Wherever "await" shows up in the records below, copy the whole line.

BEGIN

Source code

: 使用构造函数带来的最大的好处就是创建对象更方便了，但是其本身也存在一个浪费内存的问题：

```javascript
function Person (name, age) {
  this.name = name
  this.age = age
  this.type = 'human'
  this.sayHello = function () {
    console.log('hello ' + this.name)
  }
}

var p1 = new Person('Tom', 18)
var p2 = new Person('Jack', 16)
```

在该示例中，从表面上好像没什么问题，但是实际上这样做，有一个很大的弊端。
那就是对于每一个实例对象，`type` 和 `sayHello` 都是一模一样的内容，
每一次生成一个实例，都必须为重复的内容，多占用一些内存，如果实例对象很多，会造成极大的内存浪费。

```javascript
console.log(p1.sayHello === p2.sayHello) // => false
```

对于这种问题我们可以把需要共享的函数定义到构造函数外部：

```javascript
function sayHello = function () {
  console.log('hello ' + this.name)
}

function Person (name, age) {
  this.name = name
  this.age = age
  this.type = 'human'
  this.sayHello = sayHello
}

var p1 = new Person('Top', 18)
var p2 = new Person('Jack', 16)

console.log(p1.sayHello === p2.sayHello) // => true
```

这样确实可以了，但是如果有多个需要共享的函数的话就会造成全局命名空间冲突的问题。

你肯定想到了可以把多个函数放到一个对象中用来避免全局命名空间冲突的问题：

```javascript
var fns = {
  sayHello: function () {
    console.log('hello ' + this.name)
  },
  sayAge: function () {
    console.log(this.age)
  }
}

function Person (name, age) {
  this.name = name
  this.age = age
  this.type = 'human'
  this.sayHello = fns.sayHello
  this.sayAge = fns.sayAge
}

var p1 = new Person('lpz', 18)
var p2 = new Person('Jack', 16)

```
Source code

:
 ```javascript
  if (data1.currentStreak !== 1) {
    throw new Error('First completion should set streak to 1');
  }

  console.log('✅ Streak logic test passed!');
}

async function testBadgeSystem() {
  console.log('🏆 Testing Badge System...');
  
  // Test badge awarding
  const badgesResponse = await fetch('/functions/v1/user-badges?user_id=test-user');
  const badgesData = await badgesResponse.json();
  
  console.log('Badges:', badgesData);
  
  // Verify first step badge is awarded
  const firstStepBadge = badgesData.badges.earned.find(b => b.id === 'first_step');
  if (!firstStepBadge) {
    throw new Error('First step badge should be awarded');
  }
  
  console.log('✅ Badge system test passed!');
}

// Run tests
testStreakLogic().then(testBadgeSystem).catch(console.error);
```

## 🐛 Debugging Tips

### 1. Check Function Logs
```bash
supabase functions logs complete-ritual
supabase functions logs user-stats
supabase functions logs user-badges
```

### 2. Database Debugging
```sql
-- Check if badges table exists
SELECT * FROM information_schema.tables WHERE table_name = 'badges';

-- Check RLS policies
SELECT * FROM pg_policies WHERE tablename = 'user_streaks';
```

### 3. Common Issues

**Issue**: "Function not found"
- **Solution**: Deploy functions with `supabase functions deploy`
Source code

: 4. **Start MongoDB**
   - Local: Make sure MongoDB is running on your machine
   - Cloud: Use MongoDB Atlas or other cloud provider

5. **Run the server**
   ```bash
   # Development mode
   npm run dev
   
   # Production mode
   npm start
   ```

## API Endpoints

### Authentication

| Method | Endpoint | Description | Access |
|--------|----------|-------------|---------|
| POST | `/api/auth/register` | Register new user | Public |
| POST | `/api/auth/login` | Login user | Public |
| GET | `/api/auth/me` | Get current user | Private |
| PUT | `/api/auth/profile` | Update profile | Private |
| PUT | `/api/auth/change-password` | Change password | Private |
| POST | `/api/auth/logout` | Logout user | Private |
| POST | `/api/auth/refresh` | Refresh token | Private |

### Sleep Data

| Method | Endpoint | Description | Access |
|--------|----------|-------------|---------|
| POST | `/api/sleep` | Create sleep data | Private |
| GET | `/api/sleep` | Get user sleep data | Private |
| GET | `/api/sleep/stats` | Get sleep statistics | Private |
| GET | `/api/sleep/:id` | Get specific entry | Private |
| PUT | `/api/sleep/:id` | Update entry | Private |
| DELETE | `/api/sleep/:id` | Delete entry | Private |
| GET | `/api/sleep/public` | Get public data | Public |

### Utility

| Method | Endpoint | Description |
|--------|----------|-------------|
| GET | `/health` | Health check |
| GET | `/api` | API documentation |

END

ANSWER TO THE EXERCISE
  const badgesResponse = await fetch('/functions/v1/user-badges?user_id=test-user');
  const badgesData = await badgesResponse.json();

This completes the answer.